Tuesday, July 8, 2014

America (2014)

Director: Dinesh D’Souza                              Writers: Dinesh D’Souza & John Sullivan
Music: Bryan E. Miller                                  Cinematography: Andrew P.C. Smith
Starring: Dinesh D’Souza, Ted Cruz, Jagdish Bhagwati and Stanley Kurtz

Well, I really fell face-first into this one, but it serves me right. I don’t like to know a lot about films before I see them. To get the full impact, the less I know the better. The very misleading tag lines I read for this were something about what the world would be like if America didn’t exist. Sound’s cool, right? An alternative history story that imagines British control of North America. Well, I couldn’t have been more wrong. America is a jingoistic, right-wing propaganda piece full of lies and misdirection, something that feels more like a Fox News special report than a feature film. It’s nothing that sane people need to concern themselves with and is better off ignored. I had a weird feeling right from the start--after, of course, I realized I was watching a documentary--when the host, director and writer Dinesh D’Souza, called his previous film a runaway hit. Really? I’d never heard of it. But that’s only because I don’t watch films that lie to my face.

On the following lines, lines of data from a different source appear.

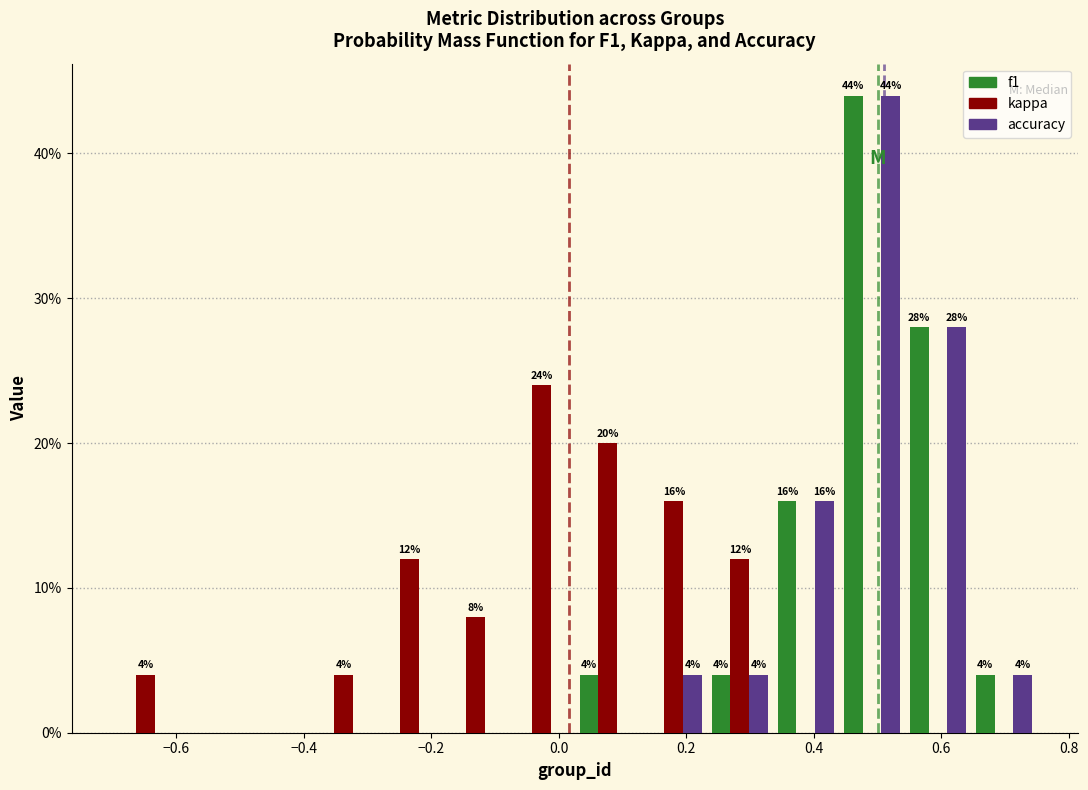

In the kappa series, which range on the x-axis has the tallest bar?

-0.08 to 0.02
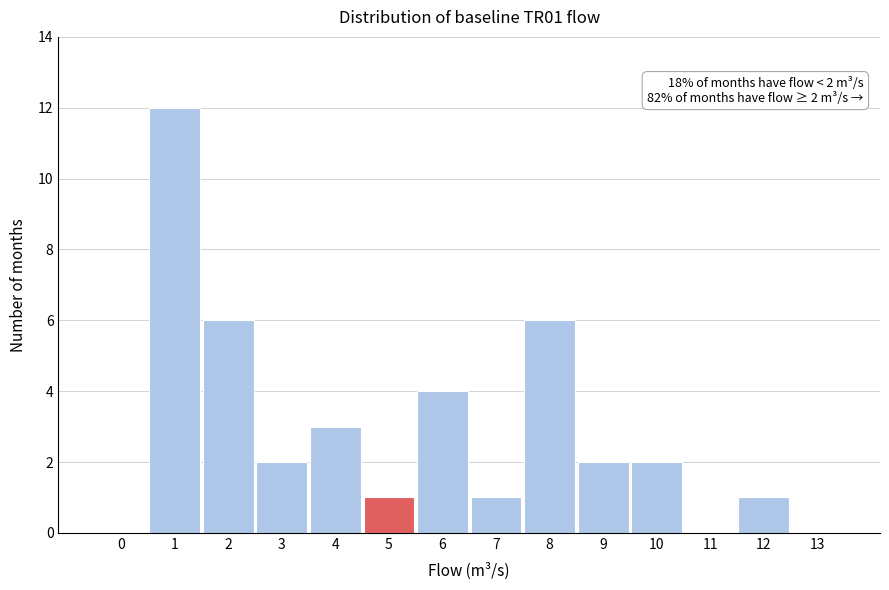

Reading left to right, what are all the values shown in this chart?

0=0	1=12	2=6	3=2	4=3	5=1	6=4	7=1	8=6	9=2	10=2	11=0	12=1	13=0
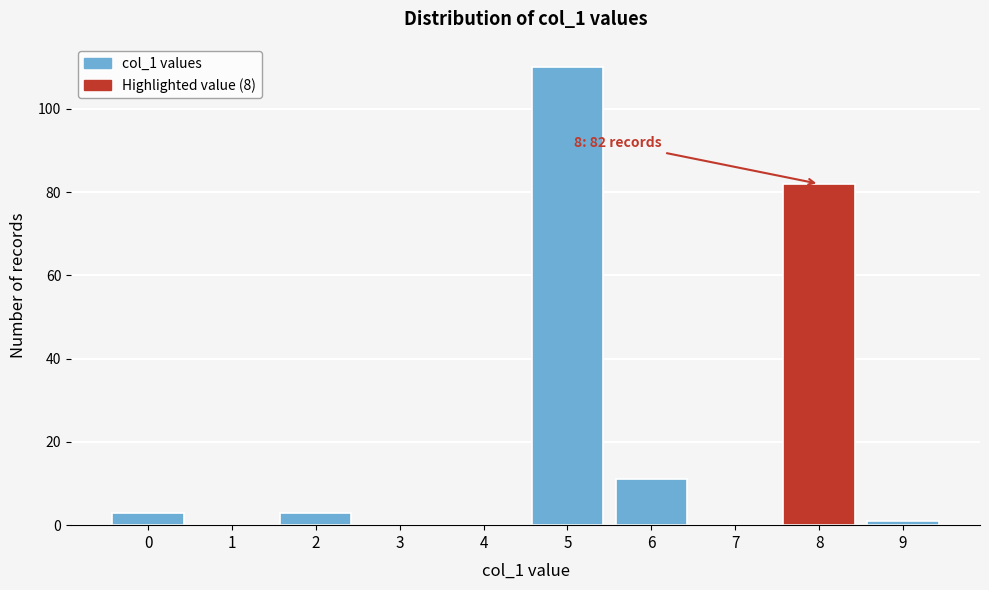

Reading left to right, transcribe all the data shown in this chart.

0=3	1=0	2=3	3=0	4=0	5=110	6=11	7=0	8=82	9=1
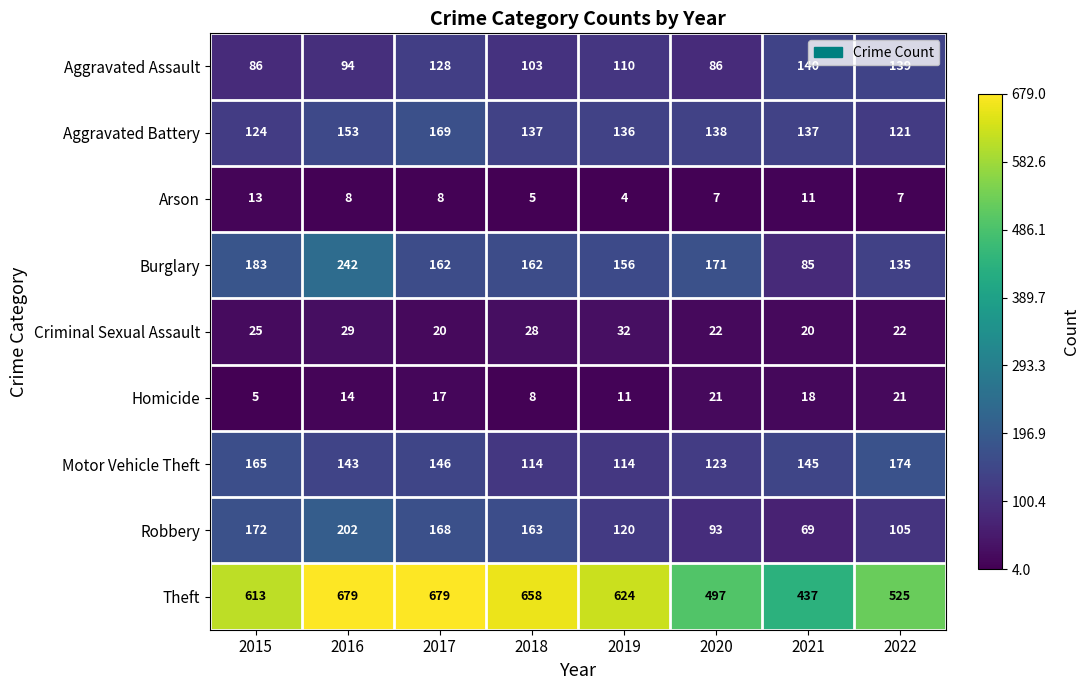

What is the maximum value shown in the chart?

679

D’Souza, like all good right-wing radicals in this country, has only one purpose: to gain control of the government so that it can continue exploiting and robbing the poor and lining the pockets of the wealthy and taking a scorched-earth policy in doing so. He begins his screed by attempting to discredit historian Howard Zinn, saying that the author is only trying to make us ashamed for being Americans. In the first place, that’s not what Zinn ever tried to do. In the second place, D’Souza’s ultra simplistic summarizing of Zinn’s most famous work, A People’s History of the United States, is in itself a pack of lies. But be that as it may, he then goes on to say that Euro-Americans were not responsible for the genocide of the native populations of North America, it was just the diseases that wiped them out. He says that it was totally okay for the United States to appropriate half of Mexico, because Mexicans like it here. Worst of all, he makes the completely unethical argument that slavery was okay because everyone was doing it, even blacks. He uses isolated instances of individuals to make his specious arguments and then spins them to make it appear that it applies in all cases, completely ignoring the mountains of facts that show his arguments to be bald-face lies.

Once he’s finished fabricating history, he takes us up to the present and begins the right-wing radical approach to any argument: making stuff up. He goes on to bash the president’s push to get Americans health care coverage with more lies. He makes up all kinds of lies about how great capitalism is by telling us that we don’t have to buy that I-Phone or see that movie if we don’t want to, completely ignoring the fact that we do have to buy energy for homes and transportation, as well as insurance and health care, and that corporations are raping the land and polluting our natural resources and gouging us in every conceivable just to turn a buck. It’s the same garbage we’ve all heard before and it isn’t any more convincing now. Lies never are. Finally he comes to his real point, a preemptive smear campaign against Hillary Clinton before the run up to her presidency. It’s pathetic. It’s incredibly disingenuous. It’s downright evil. Do yourself a favor and don’t be sucked into the misleading advertising surrounding this sham of a film. Watch Howard Zinn's film instead and stay away from Dinesh D’Souza’s America. It’s not anyplace I want to live.